There's a brute test of a policy: If you knew then what you know now, would you do it? I will never forget a conversation in 2006 or thereabouts with a passionate and eloquent supporter of the decision to go into Iraq. We had been having this conversation for years, he a stalwart who would highlight every optimistic sign, every good glimmering. He argued always for the rightness of the administration's decision. I would share my disquiet, my doubts, finally my skepticism.
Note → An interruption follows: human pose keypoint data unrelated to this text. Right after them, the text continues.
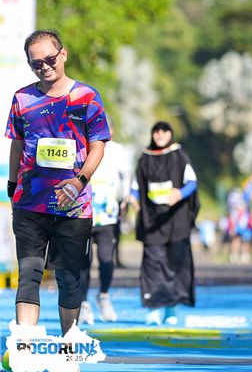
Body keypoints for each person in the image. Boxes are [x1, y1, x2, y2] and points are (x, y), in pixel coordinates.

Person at [6, 29, 110, 343]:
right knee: (29, 274)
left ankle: (69, 342)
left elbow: (98, 146)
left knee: (69, 279)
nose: (44, 67)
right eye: (36, 63)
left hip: (73, 207)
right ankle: (24, 346)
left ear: (63, 54)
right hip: (30, 203)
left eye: (49, 59)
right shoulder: (22, 99)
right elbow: (17, 144)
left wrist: (80, 181)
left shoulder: (87, 97)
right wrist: (12, 185)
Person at [131, 121, 198, 326]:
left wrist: (180, 194)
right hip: (152, 221)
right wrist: (133, 197)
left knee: (174, 263)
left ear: (170, 134)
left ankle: (170, 309)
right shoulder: (145, 158)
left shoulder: (179, 155)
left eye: (164, 131)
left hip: (176, 221)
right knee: (152, 265)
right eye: (156, 131)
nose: (160, 134)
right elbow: (136, 186)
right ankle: (153, 309)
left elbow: (192, 182)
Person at [78, 139, 130, 325]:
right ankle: (83, 303)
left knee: (106, 259)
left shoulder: (117, 150)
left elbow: (125, 176)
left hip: (108, 215)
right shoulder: (80, 144)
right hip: (83, 213)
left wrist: (124, 199)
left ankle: (104, 296)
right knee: (84, 262)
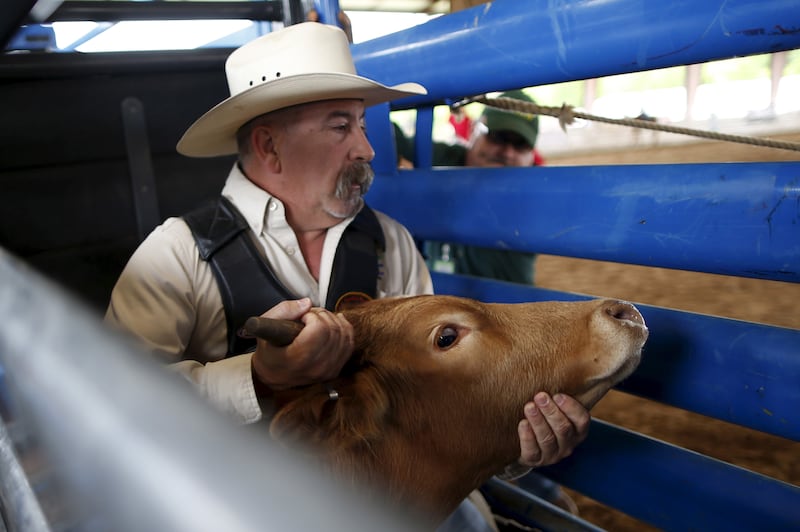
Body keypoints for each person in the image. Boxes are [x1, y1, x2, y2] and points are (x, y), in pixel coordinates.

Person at [105, 23, 589, 529]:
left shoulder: (390, 243)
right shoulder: (175, 256)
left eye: (360, 124)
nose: (367, 149)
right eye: (341, 128)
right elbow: (111, 407)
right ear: (269, 146)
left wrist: (517, 447)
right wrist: (259, 378)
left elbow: (436, 406)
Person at [398, 90, 543, 285]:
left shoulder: (537, 192)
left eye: (520, 145)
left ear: (532, 157)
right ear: (476, 131)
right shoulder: (447, 159)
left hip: (498, 305)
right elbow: (387, 136)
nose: (507, 152)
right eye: (498, 138)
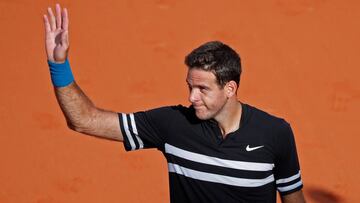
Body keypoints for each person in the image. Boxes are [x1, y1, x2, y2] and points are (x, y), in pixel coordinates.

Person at [43, 4, 306, 203]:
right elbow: (84, 120)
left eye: (202, 89)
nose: (192, 97)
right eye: (190, 87)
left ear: (230, 88)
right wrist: (59, 65)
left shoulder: (275, 133)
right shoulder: (173, 125)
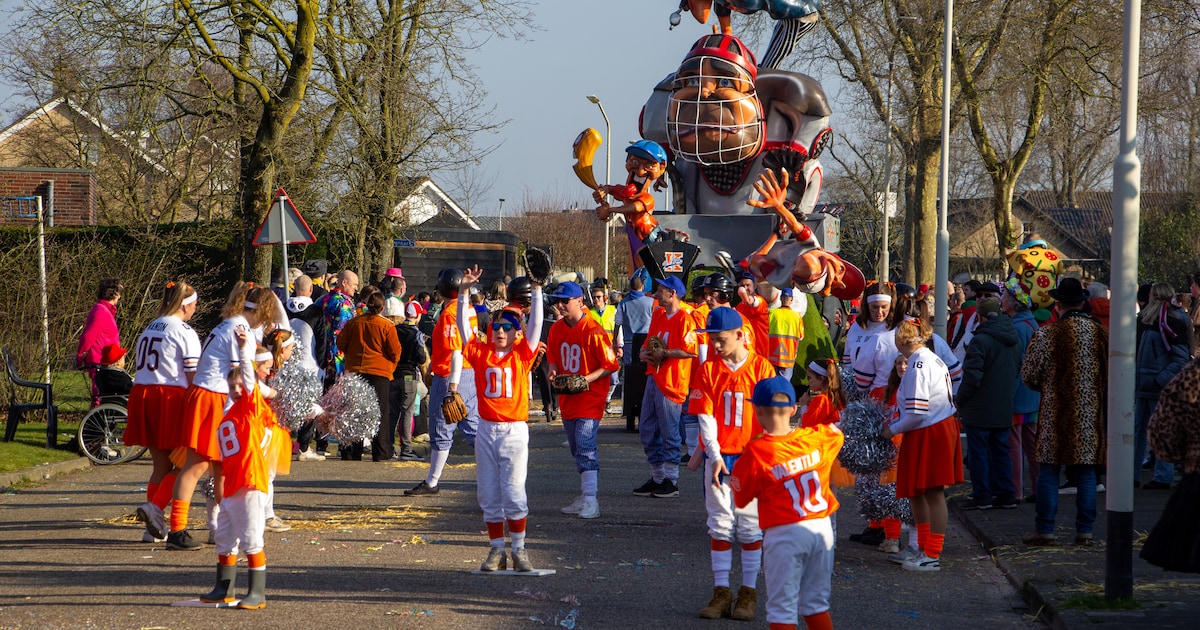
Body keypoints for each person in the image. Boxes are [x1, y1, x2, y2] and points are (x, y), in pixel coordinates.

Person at [169, 283, 279, 551]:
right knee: (196, 467)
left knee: (223, 470)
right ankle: (177, 530)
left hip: (210, 395)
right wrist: (272, 393)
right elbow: (243, 376)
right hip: (212, 397)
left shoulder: (230, 324)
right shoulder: (239, 330)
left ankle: (224, 527)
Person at [686, 307, 777, 621]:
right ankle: (721, 591)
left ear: (740, 335)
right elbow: (705, 415)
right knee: (721, 525)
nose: (715, 345)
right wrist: (712, 454)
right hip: (722, 456)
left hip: (752, 457)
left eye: (721, 339)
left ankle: (748, 594)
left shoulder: (763, 368)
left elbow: (773, 418)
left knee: (751, 527)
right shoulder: (709, 369)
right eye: (712, 339)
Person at [730, 376, 842, 630]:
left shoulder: (757, 451)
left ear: (757, 411)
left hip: (785, 530)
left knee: (782, 608)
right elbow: (836, 433)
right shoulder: (816, 438)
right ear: (793, 409)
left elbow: (741, 497)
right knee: (816, 604)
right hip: (821, 528)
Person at [454, 265, 543, 572]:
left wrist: (539, 289)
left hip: (514, 430)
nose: (501, 332)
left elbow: (536, 328)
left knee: (515, 492)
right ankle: (496, 550)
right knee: (488, 493)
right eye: (496, 328)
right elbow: (464, 330)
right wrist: (464, 293)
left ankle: (519, 549)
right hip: (487, 429)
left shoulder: (522, 354)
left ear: (517, 333)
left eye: (507, 328)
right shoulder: (481, 353)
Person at [1021, 278, 1107, 546]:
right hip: (1090, 414)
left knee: (1049, 471)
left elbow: (1029, 375)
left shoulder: (1047, 334)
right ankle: (1085, 532)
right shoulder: (1101, 333)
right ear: (1083, 302)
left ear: (1058, 305)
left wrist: (1046, 386)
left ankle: (1045, 530)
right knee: (1086, 473)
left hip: (1054, 413)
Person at [882, 317, 963, 571]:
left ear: (901, 339)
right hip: (930, 428)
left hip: (930, 430)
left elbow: (917, 412)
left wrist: (891, 429)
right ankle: (922, 548)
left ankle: (932, 553)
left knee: (932, 492)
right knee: (917, 491)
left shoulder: (918, 363)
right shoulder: (927, 358)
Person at [123, 282, 201, 544]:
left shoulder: (150, 326)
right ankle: (154, 511)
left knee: (160, 466)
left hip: (143, 393)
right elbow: (192, 375)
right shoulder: (184, 331)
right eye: (194, 305)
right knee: (185, 463)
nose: (195, 309)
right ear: (186, 305)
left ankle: (150, 528)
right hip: (170, 397)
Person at [199, 335, 271, 609]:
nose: (237, 389)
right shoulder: (229, 413)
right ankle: (224, 587)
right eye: (232, 386)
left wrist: (244, 349)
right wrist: (219, 483)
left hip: (251, 481)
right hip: (232, 485)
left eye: (240, 385)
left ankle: (257, 593)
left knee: (252, 539)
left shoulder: (251, 407)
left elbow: (249, 378)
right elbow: (222, 455)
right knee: (224, 539)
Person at [547, 282, 619, 520]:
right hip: (569, 399)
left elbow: (610, 365)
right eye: (557, 301)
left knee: (585, 444)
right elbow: (553, 357)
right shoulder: (557, 328)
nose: (559, 305)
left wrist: (585, 379)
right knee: (577, 448)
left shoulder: (593, 330)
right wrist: (553, 371)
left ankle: (591, 499)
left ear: (579, 301)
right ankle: (584, 495)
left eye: (564, 301)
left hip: (590, 397)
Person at [406, 268, 479, 496]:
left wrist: (451, 387)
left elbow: (455, 350)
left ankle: (432, 481)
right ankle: (496, 473)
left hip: (451, 375)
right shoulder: (468, 308)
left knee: (441, 428)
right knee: (474, 429)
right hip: (471, 373)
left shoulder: (450, 313)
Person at [633, 275, 698, 498]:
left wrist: (666, 353)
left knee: (669, 431)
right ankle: (658, 477)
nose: (656, 292)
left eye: (661, 289)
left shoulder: (685, 318)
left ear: (672, 293)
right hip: (654, 376)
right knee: (648, 429)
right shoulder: (659, 314)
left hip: (672, 382)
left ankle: (671, 480)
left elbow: (690, 350)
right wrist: (643, 353)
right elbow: (649, 341)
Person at [956, 298, 1021, 510]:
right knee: (1001, 451)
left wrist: (959, 400)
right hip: (1003, 404)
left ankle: (982, 494)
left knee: (979, 453)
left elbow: (972, 377)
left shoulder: (981, 341)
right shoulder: (1013, 338)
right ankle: (1005, 493)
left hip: (980, 407)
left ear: (980, 317)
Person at [1135, 282, 1192, 490]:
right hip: (1149, 381)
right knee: (1144, 431)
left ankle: (1161, 476)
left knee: (1152, 431)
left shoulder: (1164, 321)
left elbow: (1179, 357)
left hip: (1153, 382)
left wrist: (1159, 378)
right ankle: (1144, 474)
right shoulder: (1159, 320)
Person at [338, 287, 401, 462]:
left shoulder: (353, 323)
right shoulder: (387, 326)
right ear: (382, 308)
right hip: (379, 371)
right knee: (381, 412)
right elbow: (395, 351)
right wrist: (390, 364)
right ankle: (381, 451)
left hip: (355, 369)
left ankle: (351, 451)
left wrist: (352, 353)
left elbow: (340, 342)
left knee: (354, 410)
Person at [1002, 279, 1042, 503]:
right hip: (1033, 395)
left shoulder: (1016, 328)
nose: (1002, 301)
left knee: (1014, 445)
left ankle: (1015, 490)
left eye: (1005, 297)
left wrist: (1008, 394)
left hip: (1018, 395)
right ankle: (1038, 488)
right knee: (1032, 443)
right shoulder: (1032, 324)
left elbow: (1016, 366)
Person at [287, 275, 329, 460]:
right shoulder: (316, 312)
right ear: (311, 289)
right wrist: (322, 364)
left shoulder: (283, 309)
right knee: (309, 406)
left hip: (287, 365)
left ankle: (284, 443)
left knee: (286, 405)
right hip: (310, 365)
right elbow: (321, 342)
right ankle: (304, 447)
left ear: (294, 287)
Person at [384, 297, 427, 461]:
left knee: (392, 412)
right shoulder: (416, 333)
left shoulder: (393, 330)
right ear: (416, 316)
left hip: (393, 375)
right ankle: (407, 448)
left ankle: (388, 446)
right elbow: (421, 357)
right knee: (407, 413)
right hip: (409, 375)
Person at [614, 275, 656, 430]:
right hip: (647, 345)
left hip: (630, 345)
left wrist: (615, 343)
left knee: (629, 380)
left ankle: (629, 410)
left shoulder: (623, 304)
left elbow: (617, 324)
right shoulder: (651, 303)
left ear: (630, 287)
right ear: (642, 287)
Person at [77, 278, 123, 405]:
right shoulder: (101, 312)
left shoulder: (103, 311)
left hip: (105, 362)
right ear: (113, 293)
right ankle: (94, 423)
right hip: (100, 363)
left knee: (102, 397)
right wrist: (80, 356)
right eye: (119, 292)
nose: (120, 296)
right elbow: (88, 336)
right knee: (99, 398)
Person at [316, 269, 360, 388]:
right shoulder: (344, 304)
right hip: (337, 360)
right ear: (344, 283)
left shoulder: (322, 300)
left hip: (319, 354)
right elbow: (341, 333)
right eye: (354, 284)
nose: (356, 288)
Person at [768, 288, 804, 379]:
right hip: (788, 357)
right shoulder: (797, 317)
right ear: (791, 299)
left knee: (772, 384)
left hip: (772, 356)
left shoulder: (772, 313)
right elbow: (801, 337)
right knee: (784, 386)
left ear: (780, 298)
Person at [798, 359, 844, 429]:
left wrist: (804, 405)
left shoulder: (822, 399)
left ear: (821, 379)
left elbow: (807, 425)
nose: (808, 382)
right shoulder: (836, 395)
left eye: (810, 378)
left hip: (824, 437)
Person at [735, 273, 771, 358]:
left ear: (754, 286)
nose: (745, 288)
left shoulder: (760, 301)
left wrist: (750, 300)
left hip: (759, 353)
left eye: (748, 285)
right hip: (745, 353)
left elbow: (755, 303)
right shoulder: (739, 306)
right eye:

One night over dinner I asked him, in passing, "If we had it to do over again, should we have gone in? would you support it?"
And he said, "Of course not!"
Which told me everything.
There are very, very few Democrats who would do ObamaCare over again. Some would do something different, but they wouldn't do this. The cost of the blunder has been too high in terms of policy and politics.
They, and the president, are trying to put a good face on it.
Republicans of all people should not go for the happy face. They cannot run only on ObamaCare this year and later, because it's not the only problem in America. But it's a problem, a big one, and needs to be hard and shrewdly fought.